Colin’s mother wants what we all want for our children, on or off the spectrum: for them to be loved, accepted, and understood. Yet, as parents of children on the spectrum, our wishes for our kids are different. We would love to be kept up all night by the giggles and noise of a couple of kids sleeping over and staying up too late. We would cherish the phone ringing off the hook for our kid, or be delighted if he begged for a cell phone and unlimited texting. We would proudly recount in epic detail the time our son and his three buddies performed during the talent show, and we would cry in delight if we woke to a house that was TP’d the first day of school. In short, we would do anything to give our child rewarding friendships and birthdays to remember.

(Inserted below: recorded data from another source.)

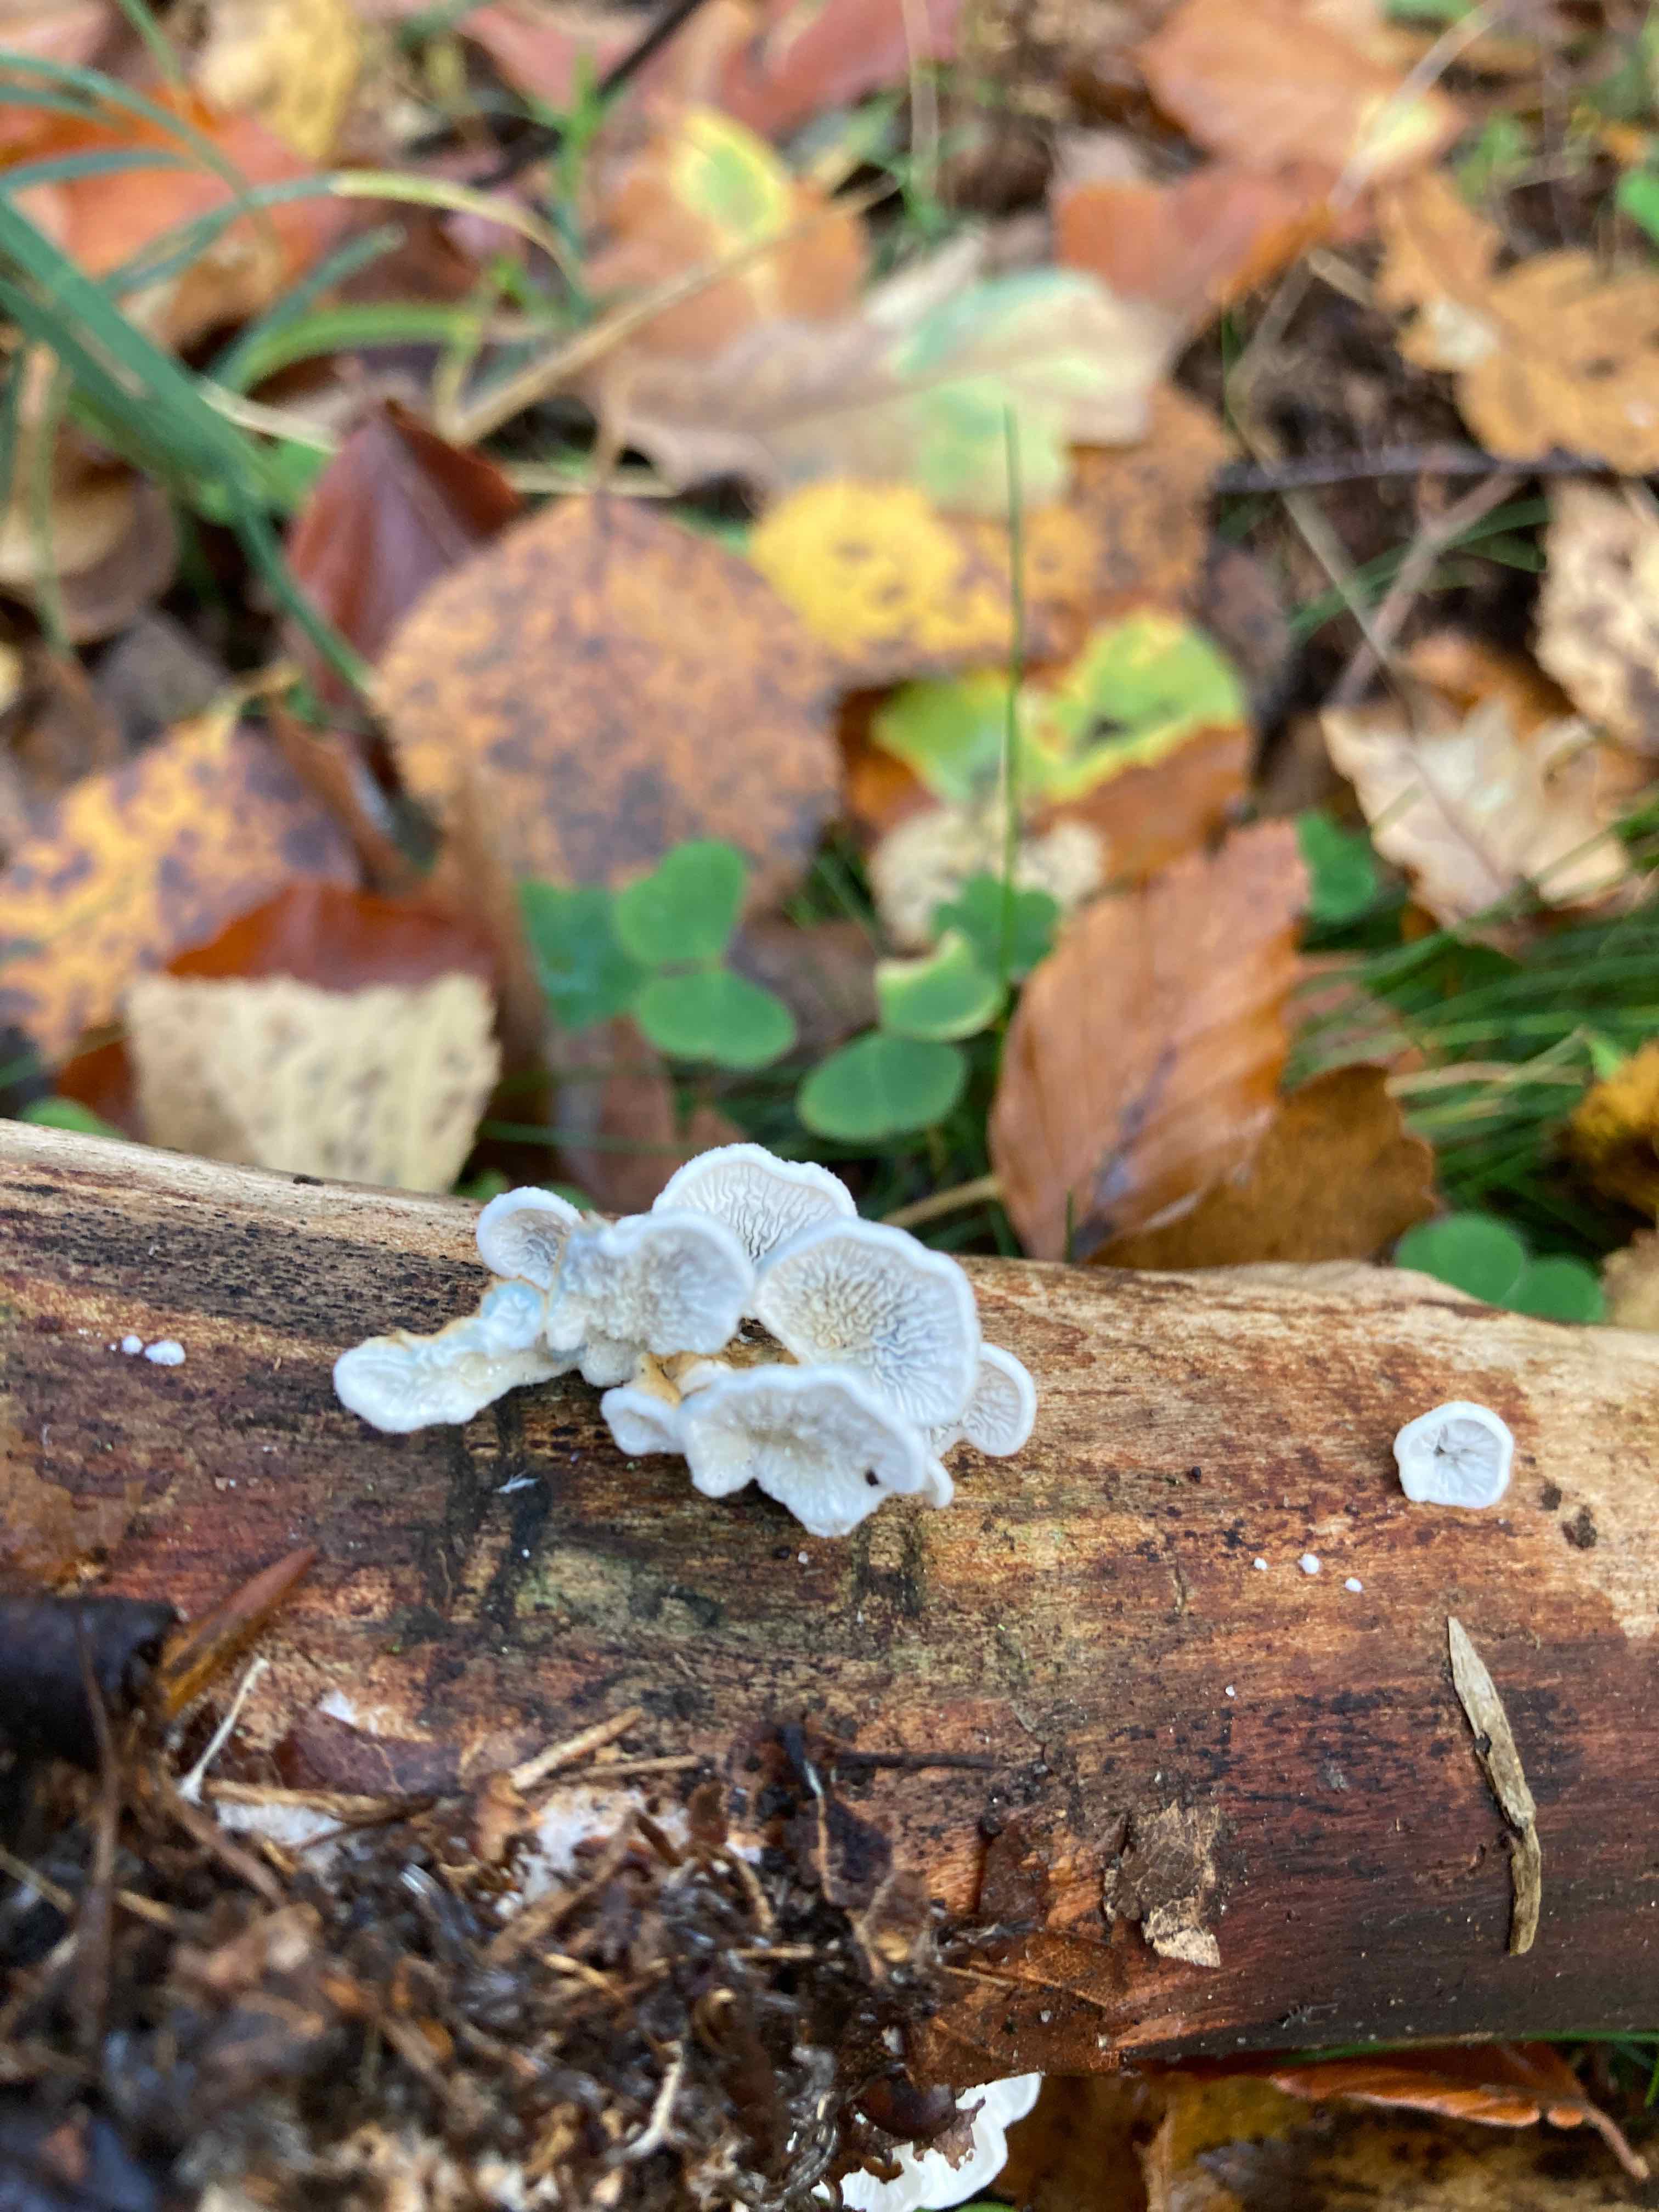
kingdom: Fungi
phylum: Basidiomycota
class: Agaricomycetes
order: Amylocorticiales
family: Amylocorticiaceae
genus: Plicaturopsis
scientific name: Plicaturopsis crispa
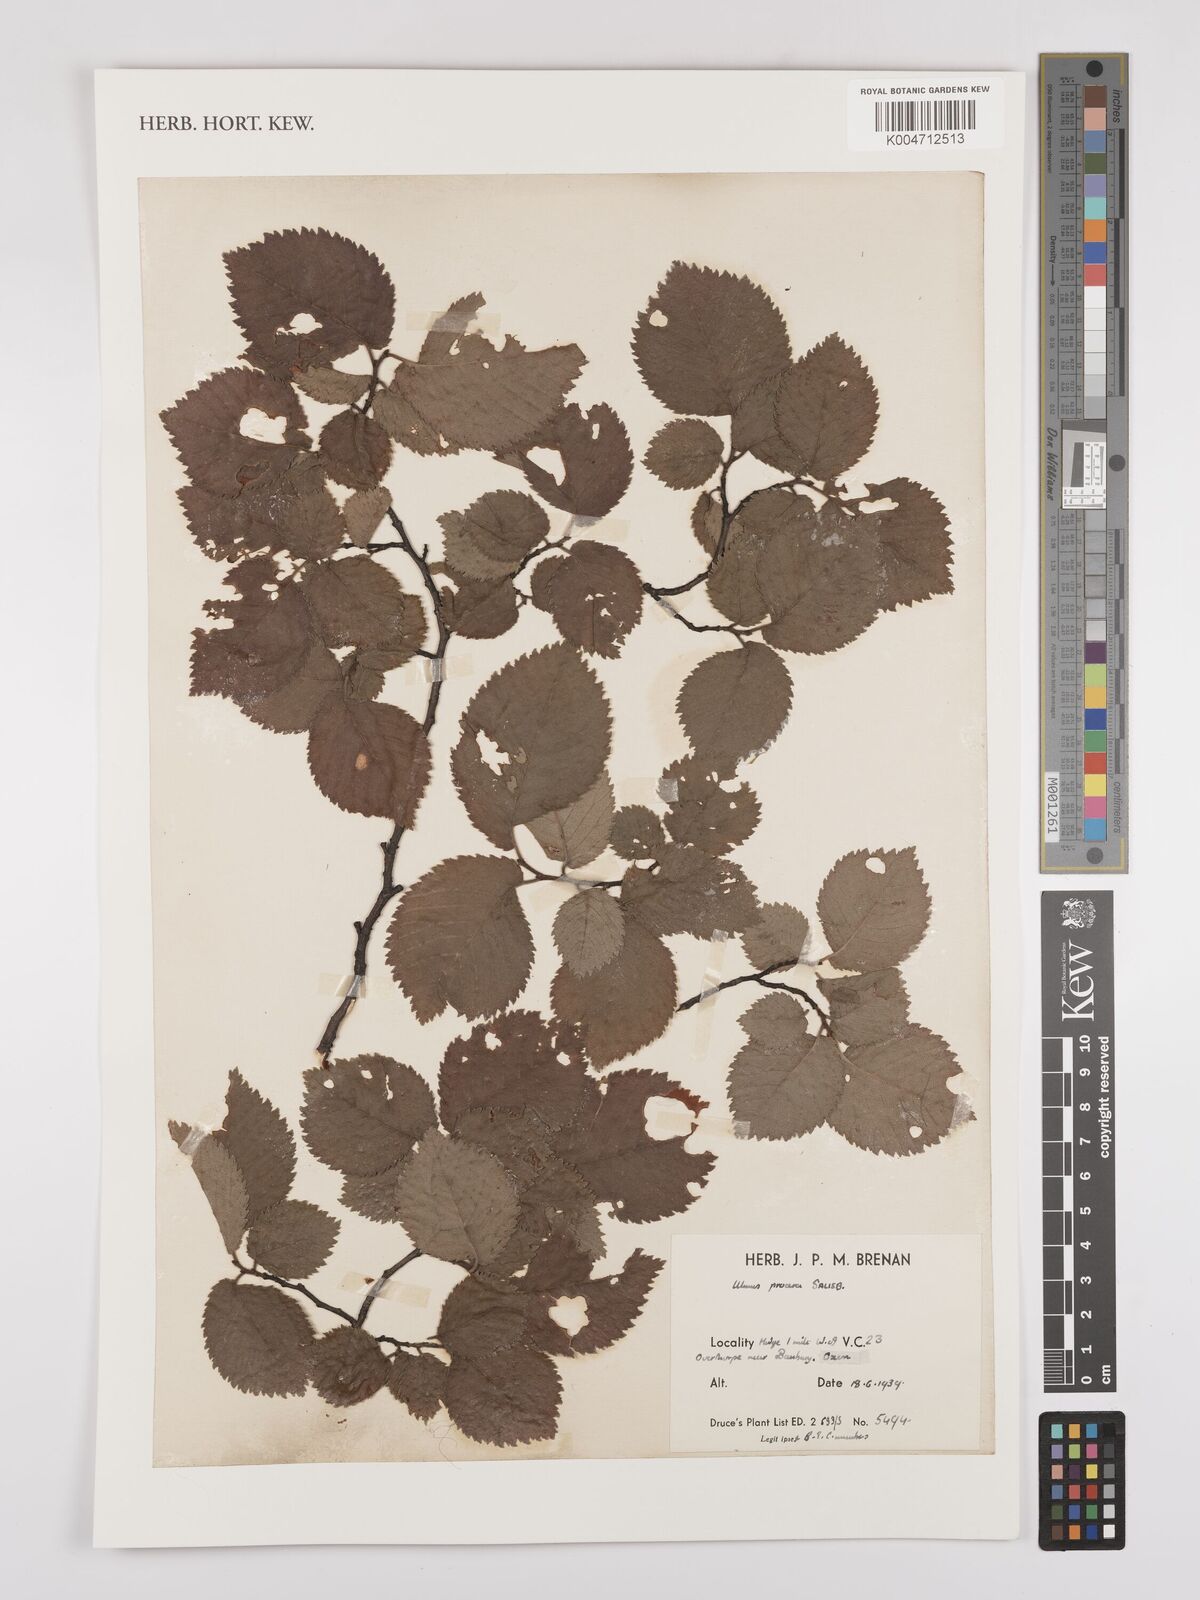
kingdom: Plantae
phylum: Tracheophyta
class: Magnoliopsida
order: Rosales
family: Ulmaceae
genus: Ulmus
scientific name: Ulmus minor
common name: Small-leaved elm
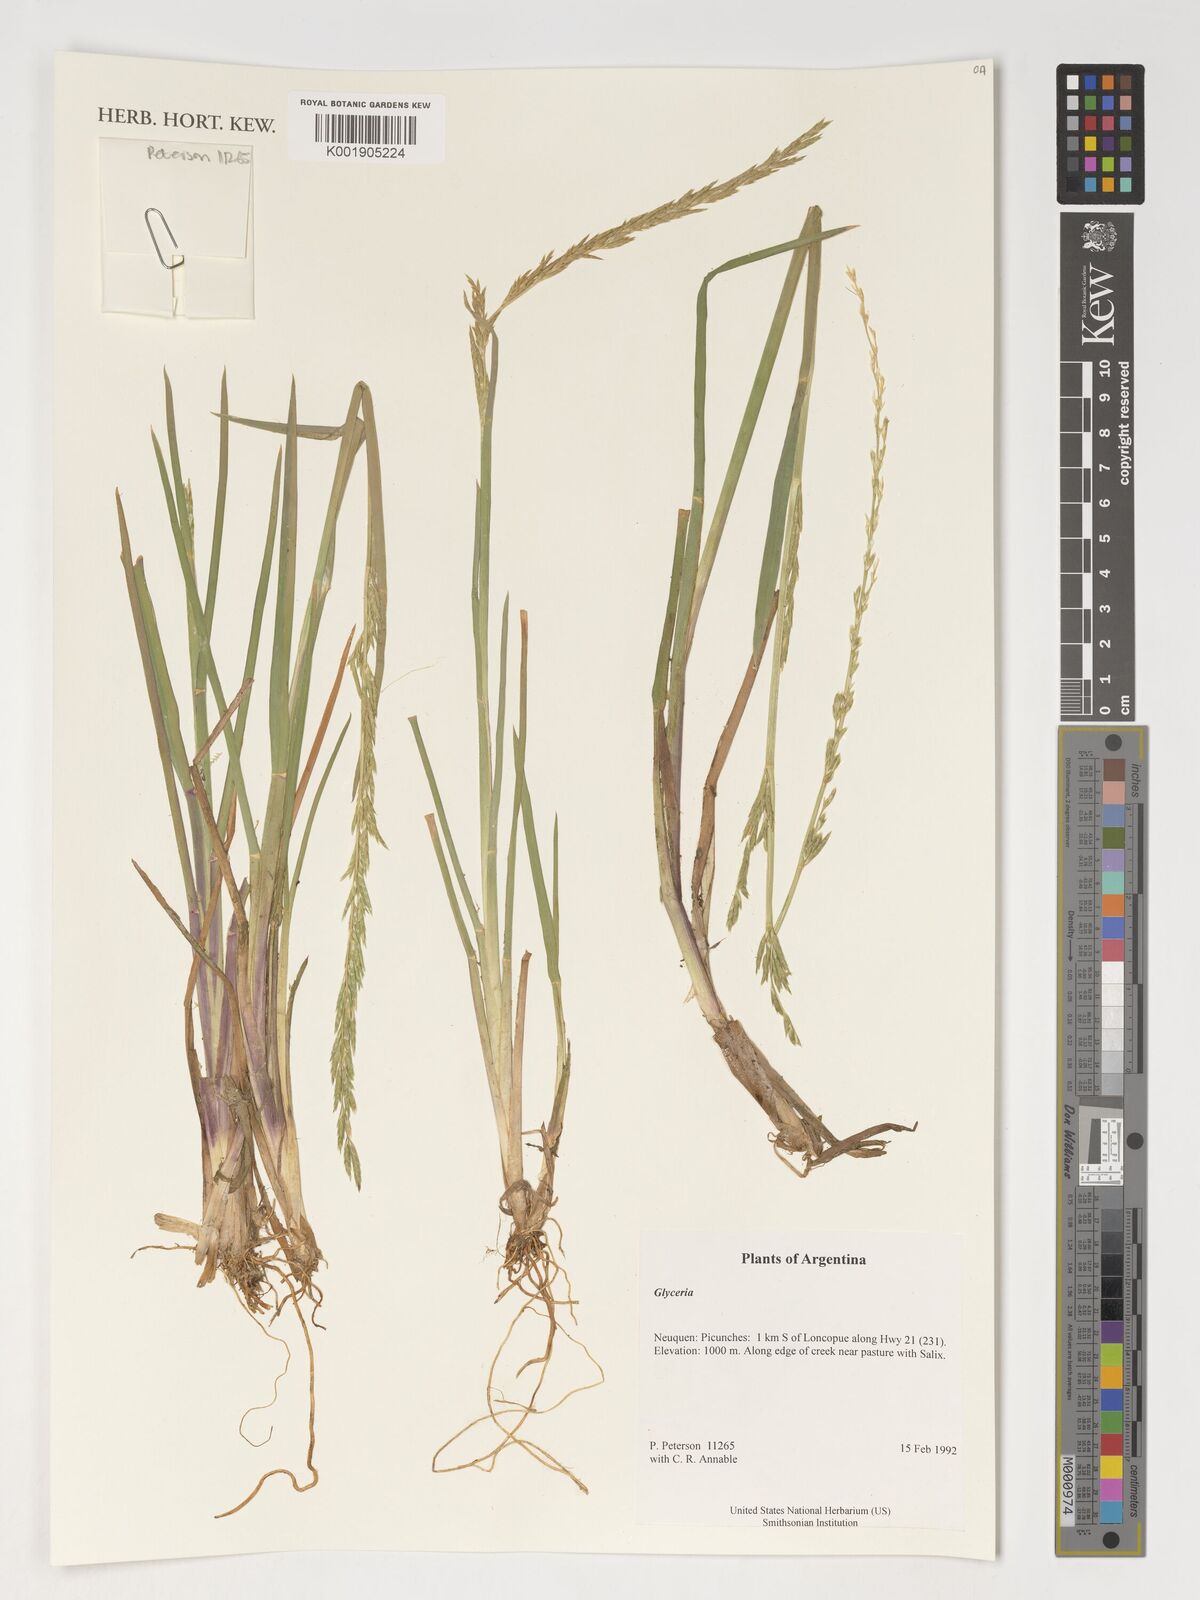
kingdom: Plantae
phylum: Tracheophyta
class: Liliopsida
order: Poales
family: Poaceae
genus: Glyceria
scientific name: Glyceria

My son is now a tall, handsome, charming 18-year-old. He is one of the strongest, most likable people I have ever met. He eventually learned that his peer group was not the only place he could find friendship, and his most rewarding relationships are with people who are often decades older than he. He also learned the hard way that Facebook has serious limitations. It is mostly a good place to share funny pictures. It is mostly not a good place to find real friends.
It is so easy to like a page, and write a two-sentence sentiment to someone you have never met. It is much harder to ask that awkward child who lives down the block to come over and play, to your children’s total dismay. I wish each person who liked Colin’s page also reaches out to the person in the office who seems a little strange, or encourages their 10-year-old to seek out the kids at school who seem lonely, rather than ignore them.
My birthday wish for Colin is simply that five, or two, or even one of the 1,953,584 people that have Liked his mother’s page will make an effort to know him outside of Facebook. Maybe one of the Likers is a kid in his school, a neighbor down the street, or a sympathetic teacher. And I hope that this person makes a promise to love, accept, and understand Colin, and to be his friend for many, many birthdays to come.